Rebrand: Surfing Complexity

You can’t stop the waves, but you can learn to surf.

Jon Kabat-Zinn

When I started this blog, my primary interests were around software engineering and software engineering research, and that’s what I mostly wrote about. Over time, I became more interested in complex systems that include software, sometimes referred to as socio-technical systems. That attracted me initially to chaos engineering, and, more recently, to learning from incidents and resilience engineering.

To reflect the more recent focus on complex systems, I decided to rebrand this blog Surfing Complexity. The term has two inspirations: the quote from Jon Kabat-Zinn at the top of this post, and the book title Surfing Uncertainty by Andy Clark. I also gave the blog a new domain name: surfingcomplexity.blog.

In my experience, software engineers recognize the challenge of complexity, but their primary strategy for addressing complexity is by trying to reduce it (and, when they don’t have the resources to do so, complaining about it). By contrast, the resilience engineering community recognizes that complexity is inevitable in the adaptive universe, and seek to understand what we can do to navigate complexity more effectively.

While I think that we should strive to reduce complexity where possible, I also believe that most strategies for increasing the robustness or safety in a system lead will ultimately lead to an increase in complexity. As an example, consider an anti-lock braking system in a modern car. It’s a safety feature, but it clearly increases the complexity of the automobile.

I really like Kabat-Zinn’s surfing metaphor, because it captures the idea that complexity is inevitable: getting rid of it isn’t an option. However, we can get better at dealing with it.

Rehabilitating “you can’t manage what you can’t measure”

There’s a management aphorism that goes “you can’t manage what you can’t measure”. It is … controversial. W. Edwards Deming, for example, famously derided it. But I think there are two ways to interpret this quote, and they have very different takeaways.

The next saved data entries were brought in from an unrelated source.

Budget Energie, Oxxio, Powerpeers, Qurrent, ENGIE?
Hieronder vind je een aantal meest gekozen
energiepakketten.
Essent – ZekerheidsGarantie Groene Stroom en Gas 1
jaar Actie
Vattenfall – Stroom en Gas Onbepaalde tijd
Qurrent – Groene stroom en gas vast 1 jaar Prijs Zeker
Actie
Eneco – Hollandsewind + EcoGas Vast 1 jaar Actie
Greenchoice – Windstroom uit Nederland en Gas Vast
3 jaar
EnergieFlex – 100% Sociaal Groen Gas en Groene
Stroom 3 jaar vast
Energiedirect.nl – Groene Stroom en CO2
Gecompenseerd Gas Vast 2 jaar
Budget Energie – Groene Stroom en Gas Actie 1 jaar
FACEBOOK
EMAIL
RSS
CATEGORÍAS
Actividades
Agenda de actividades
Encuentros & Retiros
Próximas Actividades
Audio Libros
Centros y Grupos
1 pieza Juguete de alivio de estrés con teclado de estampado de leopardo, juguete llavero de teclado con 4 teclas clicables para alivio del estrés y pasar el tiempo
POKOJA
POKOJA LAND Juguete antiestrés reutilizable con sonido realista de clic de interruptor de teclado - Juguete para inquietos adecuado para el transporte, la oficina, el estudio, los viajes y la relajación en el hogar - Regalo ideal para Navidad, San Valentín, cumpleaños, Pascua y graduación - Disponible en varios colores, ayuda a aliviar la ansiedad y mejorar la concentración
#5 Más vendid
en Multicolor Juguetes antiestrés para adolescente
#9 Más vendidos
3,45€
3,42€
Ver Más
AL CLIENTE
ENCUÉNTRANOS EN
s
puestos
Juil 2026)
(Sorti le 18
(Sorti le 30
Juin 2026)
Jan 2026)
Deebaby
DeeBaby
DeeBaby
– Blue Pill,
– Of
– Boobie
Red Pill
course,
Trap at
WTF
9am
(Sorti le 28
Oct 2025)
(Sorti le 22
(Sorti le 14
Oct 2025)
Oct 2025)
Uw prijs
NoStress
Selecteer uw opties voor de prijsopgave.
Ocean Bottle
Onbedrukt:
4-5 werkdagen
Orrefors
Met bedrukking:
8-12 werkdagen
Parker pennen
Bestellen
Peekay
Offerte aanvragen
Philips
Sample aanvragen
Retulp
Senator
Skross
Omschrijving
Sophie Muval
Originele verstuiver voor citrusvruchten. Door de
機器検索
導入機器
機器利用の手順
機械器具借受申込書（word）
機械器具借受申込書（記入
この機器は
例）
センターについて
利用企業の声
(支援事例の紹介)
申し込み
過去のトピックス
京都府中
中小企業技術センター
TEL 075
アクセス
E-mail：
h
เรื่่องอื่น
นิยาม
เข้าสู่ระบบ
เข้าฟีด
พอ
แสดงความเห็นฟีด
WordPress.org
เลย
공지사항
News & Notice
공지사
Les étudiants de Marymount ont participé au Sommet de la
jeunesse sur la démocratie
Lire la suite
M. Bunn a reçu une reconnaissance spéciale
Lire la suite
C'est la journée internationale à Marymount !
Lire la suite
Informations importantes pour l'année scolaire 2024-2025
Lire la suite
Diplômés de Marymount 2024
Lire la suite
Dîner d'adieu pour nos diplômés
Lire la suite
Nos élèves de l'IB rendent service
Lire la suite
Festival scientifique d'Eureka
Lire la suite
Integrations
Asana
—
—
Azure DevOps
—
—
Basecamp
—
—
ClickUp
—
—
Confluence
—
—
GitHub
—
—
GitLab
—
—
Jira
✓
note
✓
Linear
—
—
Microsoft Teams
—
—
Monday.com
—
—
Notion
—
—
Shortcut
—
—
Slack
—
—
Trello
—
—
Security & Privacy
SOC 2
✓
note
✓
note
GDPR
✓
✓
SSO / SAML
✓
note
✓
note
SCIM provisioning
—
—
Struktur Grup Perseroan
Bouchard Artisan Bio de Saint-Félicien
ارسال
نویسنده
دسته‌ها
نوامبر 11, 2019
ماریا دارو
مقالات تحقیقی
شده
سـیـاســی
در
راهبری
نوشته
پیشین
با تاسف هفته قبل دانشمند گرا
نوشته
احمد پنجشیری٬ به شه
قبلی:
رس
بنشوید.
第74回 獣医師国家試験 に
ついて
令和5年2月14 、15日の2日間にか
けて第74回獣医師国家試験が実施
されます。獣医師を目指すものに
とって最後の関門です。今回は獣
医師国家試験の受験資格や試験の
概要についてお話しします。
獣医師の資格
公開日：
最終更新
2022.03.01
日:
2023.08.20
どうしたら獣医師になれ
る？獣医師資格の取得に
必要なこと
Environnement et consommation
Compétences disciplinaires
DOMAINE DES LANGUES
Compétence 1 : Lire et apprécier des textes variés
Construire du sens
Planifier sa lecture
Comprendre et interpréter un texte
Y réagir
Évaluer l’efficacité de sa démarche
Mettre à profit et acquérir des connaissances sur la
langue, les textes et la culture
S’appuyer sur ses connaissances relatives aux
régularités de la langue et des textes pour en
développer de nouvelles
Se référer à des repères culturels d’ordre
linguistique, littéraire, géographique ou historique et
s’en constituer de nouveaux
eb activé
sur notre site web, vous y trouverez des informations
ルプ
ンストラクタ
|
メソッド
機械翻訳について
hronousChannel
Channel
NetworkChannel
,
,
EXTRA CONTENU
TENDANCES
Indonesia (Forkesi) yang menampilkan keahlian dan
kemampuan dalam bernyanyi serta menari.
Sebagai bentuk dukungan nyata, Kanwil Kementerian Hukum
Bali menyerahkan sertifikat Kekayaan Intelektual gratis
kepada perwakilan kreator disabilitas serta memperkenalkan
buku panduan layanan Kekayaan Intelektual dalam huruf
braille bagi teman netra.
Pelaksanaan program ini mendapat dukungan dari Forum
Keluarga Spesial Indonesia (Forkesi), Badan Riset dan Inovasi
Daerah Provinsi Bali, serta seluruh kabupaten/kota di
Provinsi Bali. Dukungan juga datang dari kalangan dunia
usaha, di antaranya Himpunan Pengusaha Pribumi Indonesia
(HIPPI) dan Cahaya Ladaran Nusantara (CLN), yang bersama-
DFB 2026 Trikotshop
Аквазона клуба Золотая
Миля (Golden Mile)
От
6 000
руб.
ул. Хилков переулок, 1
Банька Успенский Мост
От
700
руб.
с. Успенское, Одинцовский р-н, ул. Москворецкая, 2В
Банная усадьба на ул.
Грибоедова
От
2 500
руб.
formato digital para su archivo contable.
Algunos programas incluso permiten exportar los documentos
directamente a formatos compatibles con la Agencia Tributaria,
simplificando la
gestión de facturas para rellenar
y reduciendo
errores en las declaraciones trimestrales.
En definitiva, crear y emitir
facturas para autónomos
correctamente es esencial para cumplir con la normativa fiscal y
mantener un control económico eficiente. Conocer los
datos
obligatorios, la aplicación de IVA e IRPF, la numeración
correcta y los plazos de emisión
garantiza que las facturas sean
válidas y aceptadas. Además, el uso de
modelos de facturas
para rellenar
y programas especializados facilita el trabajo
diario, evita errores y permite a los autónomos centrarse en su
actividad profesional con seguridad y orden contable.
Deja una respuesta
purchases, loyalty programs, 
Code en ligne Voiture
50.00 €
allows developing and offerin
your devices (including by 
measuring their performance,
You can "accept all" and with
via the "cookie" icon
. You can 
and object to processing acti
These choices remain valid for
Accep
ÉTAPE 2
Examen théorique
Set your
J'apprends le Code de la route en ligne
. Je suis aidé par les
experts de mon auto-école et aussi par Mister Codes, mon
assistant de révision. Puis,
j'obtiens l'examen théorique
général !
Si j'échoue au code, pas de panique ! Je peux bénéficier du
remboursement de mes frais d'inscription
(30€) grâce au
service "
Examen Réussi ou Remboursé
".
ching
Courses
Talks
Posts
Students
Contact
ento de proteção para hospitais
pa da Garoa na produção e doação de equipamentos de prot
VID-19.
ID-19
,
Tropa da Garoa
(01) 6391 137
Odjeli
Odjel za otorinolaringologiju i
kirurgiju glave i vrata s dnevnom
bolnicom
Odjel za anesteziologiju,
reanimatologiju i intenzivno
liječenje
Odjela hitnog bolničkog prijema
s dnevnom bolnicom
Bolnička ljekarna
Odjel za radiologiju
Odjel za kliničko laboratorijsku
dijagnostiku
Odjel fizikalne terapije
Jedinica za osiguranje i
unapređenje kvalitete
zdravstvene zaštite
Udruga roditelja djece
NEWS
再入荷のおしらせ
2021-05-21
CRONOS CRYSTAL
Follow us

One way to read this is to treat the word measure as a synonym for quantify. When John Allspaw rails against aggregate metrics like mean time to resolve (MTTR), he is siding with Deming in criticizing the idea of relying solely on aggregate, quantitative metrics for gaining insight into your system.

But there’s another way to interpret this aphorism, and it depends on an alternate interpretation of the word measure. I think that observing any kind of signal is a type of measurement. For example, if you’re having a conversation with someone, and you notice something in their tone of voice or their facial expression, then you’re engaged in the process of measurement. It’s not quantitative, but it represents information you’ve collected that you didn’t have before.

By generalizing the concept of measurement, I would recast this aphorism as: what you aren’t aware of, you can’t take into account.

This may sound like a banal observation, but the subtext here is “… and there’s a lot you aren’t taking into account.” A lot of things that are happening in your organization, your system, are largely invisible. And those things, that work, is keeping things up and running.

The concept that there’s invisible work happening that’s creating your availability is at the heart of the learning from incidents in software movement. And it isn’t obvious, even though we all experience it directly.

This invisible work is valuable in the sense that it’s contributing to keeping your system healthy. But the fact that it’s invisible is dangerous because it can’t be taken into account when decisions are made that change the system. For example, I’ve seen technological changes that have made it more difficult for the incident management team to diagnose what’s happening in the system. The teams who introduced those changes were not aware of how the folks on the incident management team were doing diagnostic work.

In particular, one of the dangers of an action-item-oriented approach to incident reviews is that you may end up introducing a change to the system that disrupts this invisible work.

Take the time to learn about the work that’s happening that nobody else sees. Because if you don’t see it, you may end up breaking it.